Years ago I had a grad student working on a related question, and part of our motivation was the issue of whether sequence specificity is intrinsic to the process of DNA uptake, as is predicted by our hypothesis that it's a way to help get stiff inflexible DNAs across the outer membrane. If instead the specificity is caused by a protein external to the uptake machinery, this would be consistent with hypotheses positing a benefit of screening DNA for relatedness before letting it into the cell.

The practical obstacle to answering this question is that we have no good assay for DNA binding (and of course also no mutants that can still bind DNA but can't take it up). At present, DNA binding must be measured indirectly, by giving cells radioactively labeled DNA and comparing cell-associated cpm with and without pretreatment with DNase, which removes DNA that has bound to cells but not been taken inside them.

The Neisseria paper (Aas et al, 2002) took advantage of the pilT gene, which H. influenzae and its relatives don't have. They showed that wildtype Neisseria cells associate with DNA, and that this does not require the DUS uptake sequence. Wildtype cells take up most of the DUS-containing DNA they bind - after a 30 minute incubation about 70% of the cell-associated DNA is DNase I-resistant - but take up less than 1% of DNA lacking a DUS.
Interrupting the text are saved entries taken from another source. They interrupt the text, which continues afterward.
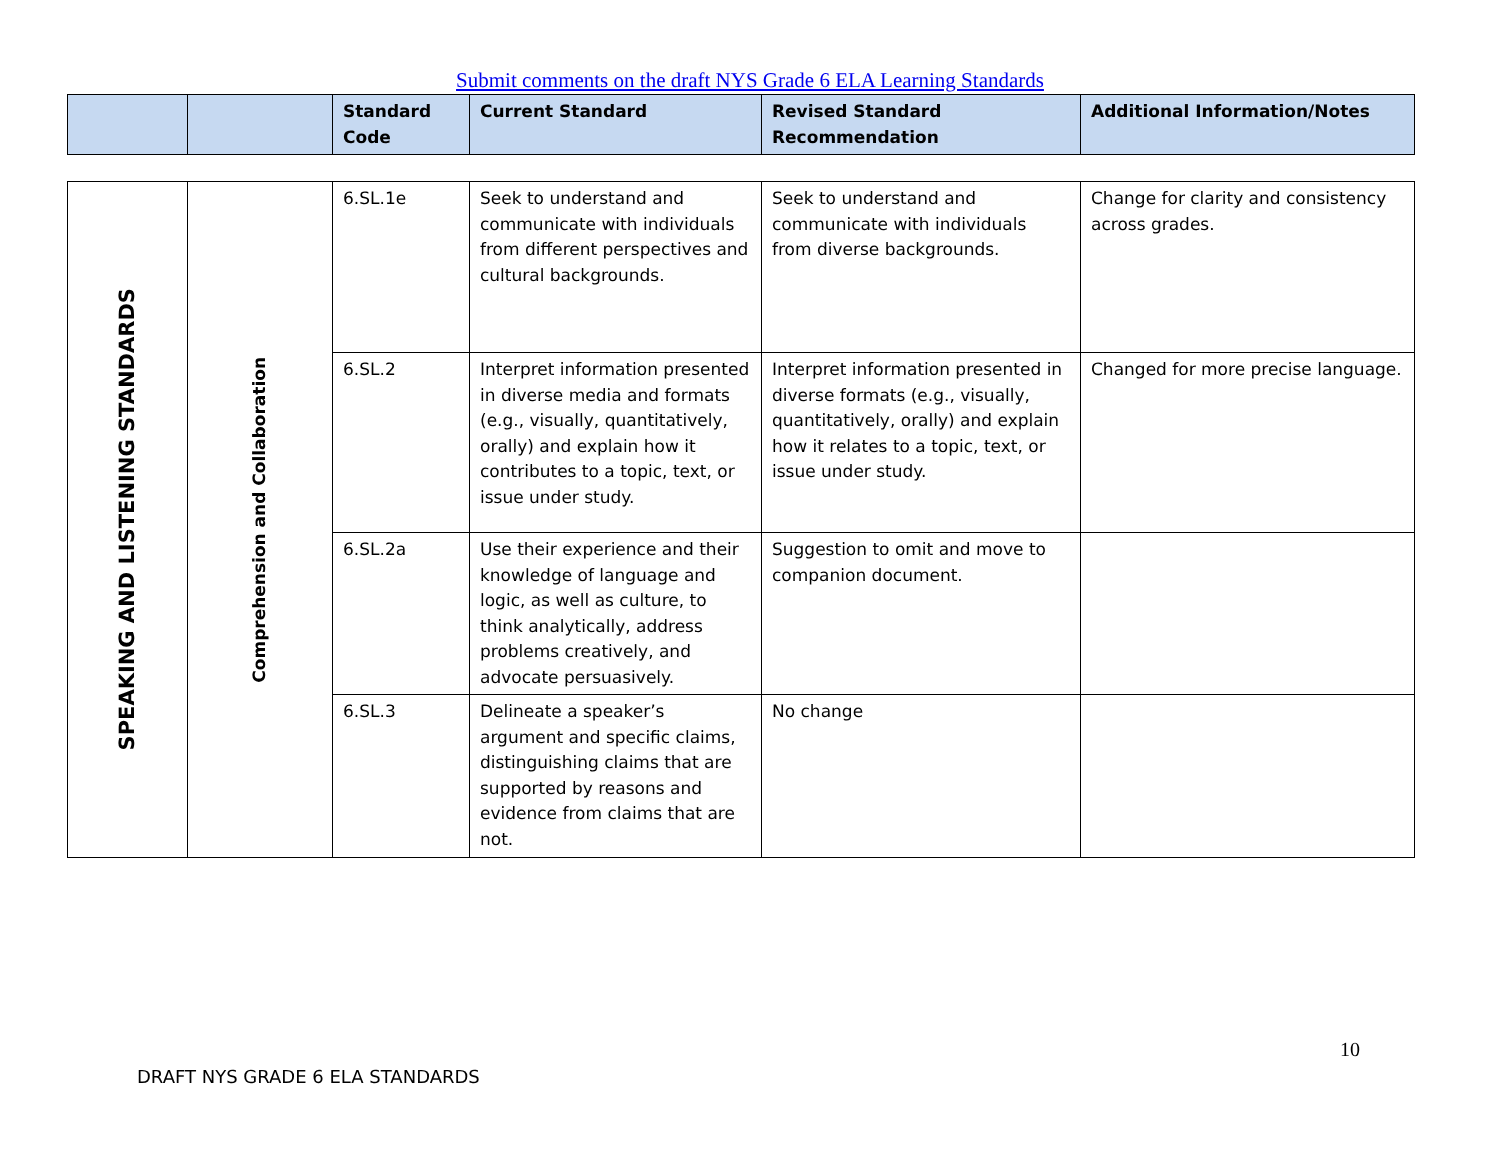Submit comments on the draft NYS Grade 6 ELA Learning Standards
| | | Standard Code | Current Standard | Revised Standard Recommendation | Additional Information/Notes |
| --- | --- | --- | --- | --- | --- |
| SPEAKING AND LISTENING STANDARDS | Comprehension and Collaboration | 6.SL.1e | Seek to understand and communicate with individuals from different perspectives and cultural backgrounds. | Seek to understand and communicate with individuals from diverse backgrounds. | Change for clarity and consistency across grades. |
| | | 6.SL.2 | Interpret information presented in diverse media and formats (e.g., visually, quantitatively, orally) and explain how it contributes to a topic, text, or issue under study. | Interpret information presented in diverse formats (e.g., visually, quantitatively, orally) and explain how it relates to a topic, text, or issue under study. | Changed for more precise language. |
| | | 6.SL.2a | Use their experience and their knowledge of language and logic, as well as culture, to think analytically, address problems creatively, and advocate persuasively. | Suggestion to omit and move to companion document. | |
| | | 6.SL.3 | Delineate a speaker’s argument and specific claims, distinguishing claims that are supported by reasons and evidence from claims that are not. | No change | |
10
DRAFT NYS GRADE 6 ELA STANDARDS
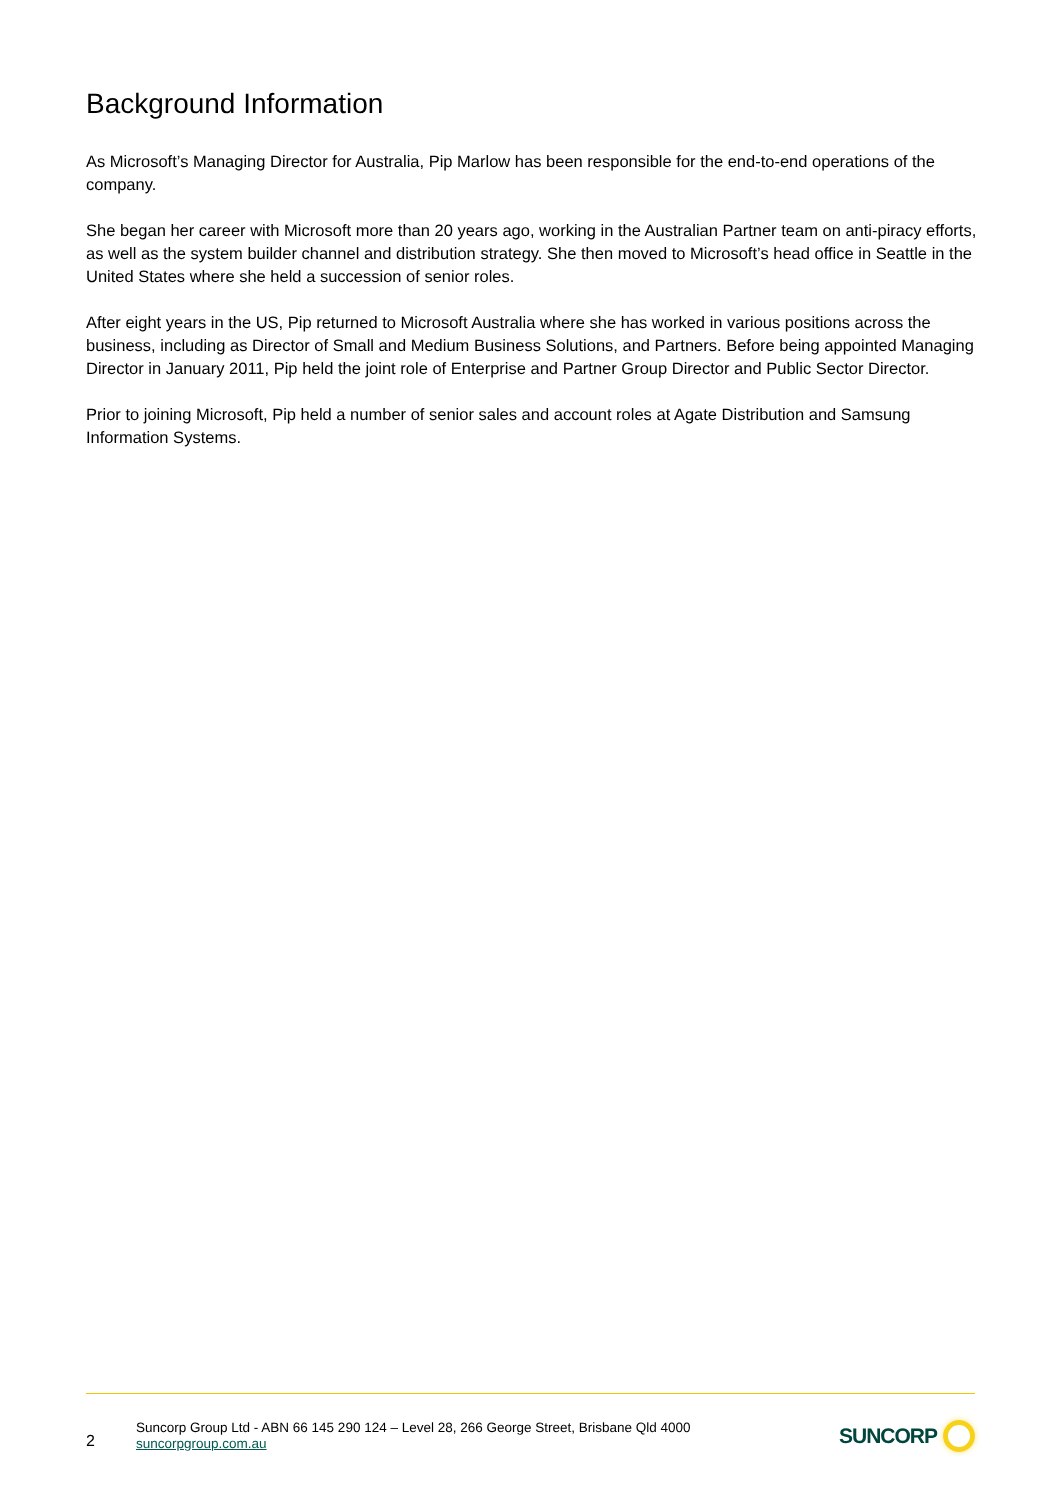Background Information
As Microsoft’s Managing Director for Australia, Pip Marlow has been responsible for the end-to-end operations of the company.
She began her career with Microsoft more than 20 years ago, working in the Australian Partner team on anti-piracy efforts, as well as the system builder channel and distribution strategy. She then moved to Microsoft’s head office in Seattle in the United States where she held a succession of senior roles.
After eight years in the US, Pip returned to Microsoft Australia where she has worked in various positions across the business, including as Director of Small and Medium Business Solutions, and Partners. Before being appointed Managing Director in January 2011, Pip held the joint role of Enterprise and Partner Group Director and Public Sector Director.
Prior to joining Microsoft, Pip held a number of senior sales and account roles at Agate Distribution and Samsung Information Systems.
2
Suncorp Group Ltd - ABN 66 145 290 124 – Level 28, 266 George Street, Brisbane Qld 4000
suncorpgroup.com.au
SUNCORP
PilT retracts the type 4 pili filaments thought to bind DNA into the cell (mutants that don't make pili don't associate with DNA), and they predicted that cells lacking PilT would bind DNA to their surface but be unable to bring it in. But very little DNA associated with their pilT mutants even when no DNase I was used. So the non-specific DNA binding seen on wildtype cells requires not just the machinery thought to assemble pili but also the protein thought to disassemble them.

Cells lacking the major pilus protein (pilin) encoded by pilE don't have visible pili and they didn't bind DNA or take up DNA, but cells lacking the minor pilin-like protein encoded by comP do have visible pili and they bound DNA normally, but they didn't take any of it up even if it had DUSs. Overexpressing the normally-scarce ComP protein increased by 20-fold the amount of DNA bound and taken up, and proportionately increased the transformation frequency. This increased uptake was specific for DNA containing a DUS, although a modest increase was also seen for DNA that lacked DUS.

Overexpressing ComP also caused increased and DUS-dependent DNA uptake by cells carrying a knockout of pilT, although the effect was small - these cells took up only about 5% as much DNA as wildtype cells with normal ComP expression.

What does all this mean? Because they couldn't show that ComP binds DNA, the authors concluded that it probably acts indirectly, by activating or stabilizing another component that does the DNA binding. They also thought that ComP may normally act as a minor component of pili composed mainly of PilE. They also suggested that pilus retraction by PilT may not be the main force pulling DNA into the cell; instead the DNA may be quickly handed over to a periplasmic receptor that does the bulk of the pulling-in.